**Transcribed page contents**
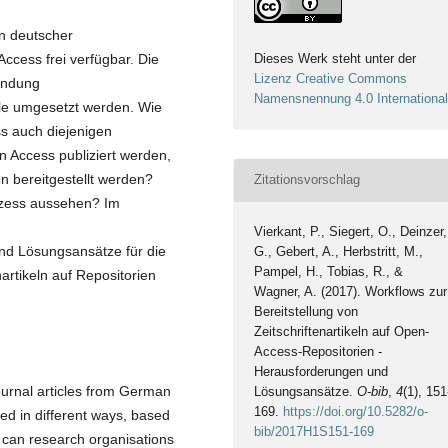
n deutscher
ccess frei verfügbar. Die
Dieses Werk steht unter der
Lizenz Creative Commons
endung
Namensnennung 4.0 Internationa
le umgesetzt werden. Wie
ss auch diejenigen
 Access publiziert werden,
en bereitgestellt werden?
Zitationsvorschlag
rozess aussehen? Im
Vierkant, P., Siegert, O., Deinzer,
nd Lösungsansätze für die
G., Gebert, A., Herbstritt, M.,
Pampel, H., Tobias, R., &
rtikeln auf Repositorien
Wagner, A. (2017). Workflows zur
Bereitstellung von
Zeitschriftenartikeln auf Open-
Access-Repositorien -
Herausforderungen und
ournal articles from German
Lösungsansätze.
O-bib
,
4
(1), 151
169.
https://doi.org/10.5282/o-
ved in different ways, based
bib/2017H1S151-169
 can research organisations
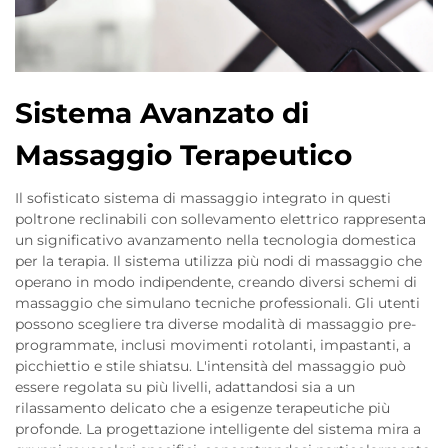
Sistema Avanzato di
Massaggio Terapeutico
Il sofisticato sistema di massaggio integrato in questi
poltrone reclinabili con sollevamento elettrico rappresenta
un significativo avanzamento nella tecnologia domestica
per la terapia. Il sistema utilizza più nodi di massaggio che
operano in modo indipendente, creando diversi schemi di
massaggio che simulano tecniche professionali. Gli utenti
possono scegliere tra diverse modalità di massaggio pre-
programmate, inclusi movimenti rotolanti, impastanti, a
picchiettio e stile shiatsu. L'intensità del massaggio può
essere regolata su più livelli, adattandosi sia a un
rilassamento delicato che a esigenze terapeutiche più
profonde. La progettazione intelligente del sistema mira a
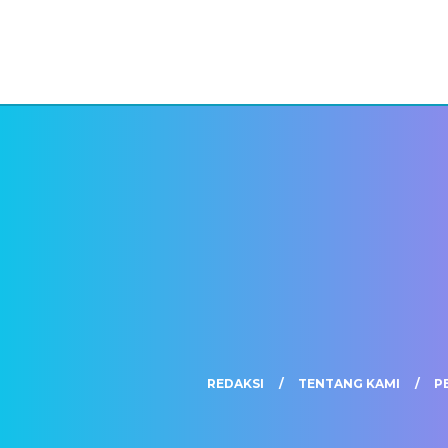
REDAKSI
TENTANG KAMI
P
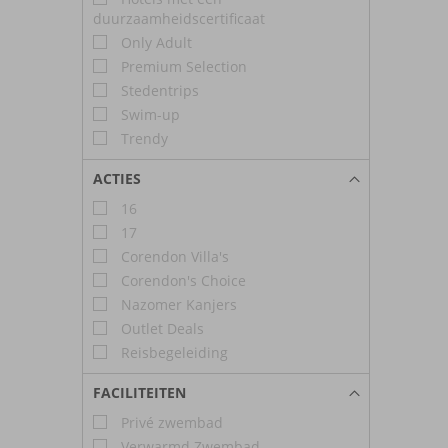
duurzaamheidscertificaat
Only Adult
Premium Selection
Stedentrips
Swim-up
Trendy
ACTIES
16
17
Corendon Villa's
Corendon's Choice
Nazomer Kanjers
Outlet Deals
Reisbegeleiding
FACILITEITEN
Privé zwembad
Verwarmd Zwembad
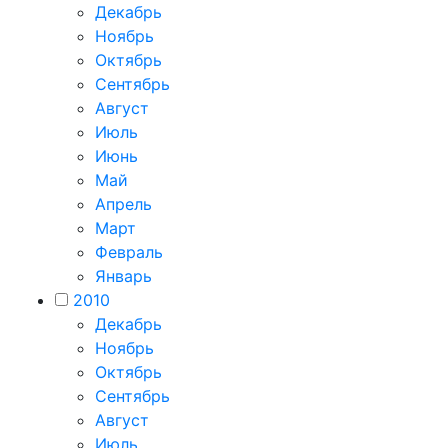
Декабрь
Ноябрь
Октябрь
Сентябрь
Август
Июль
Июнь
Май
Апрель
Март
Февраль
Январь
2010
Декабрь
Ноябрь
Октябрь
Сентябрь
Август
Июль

**Problem description**
Go through the entries above and count the lines holding the word "werden"; write nothing but the number.

**Completed exercise**
3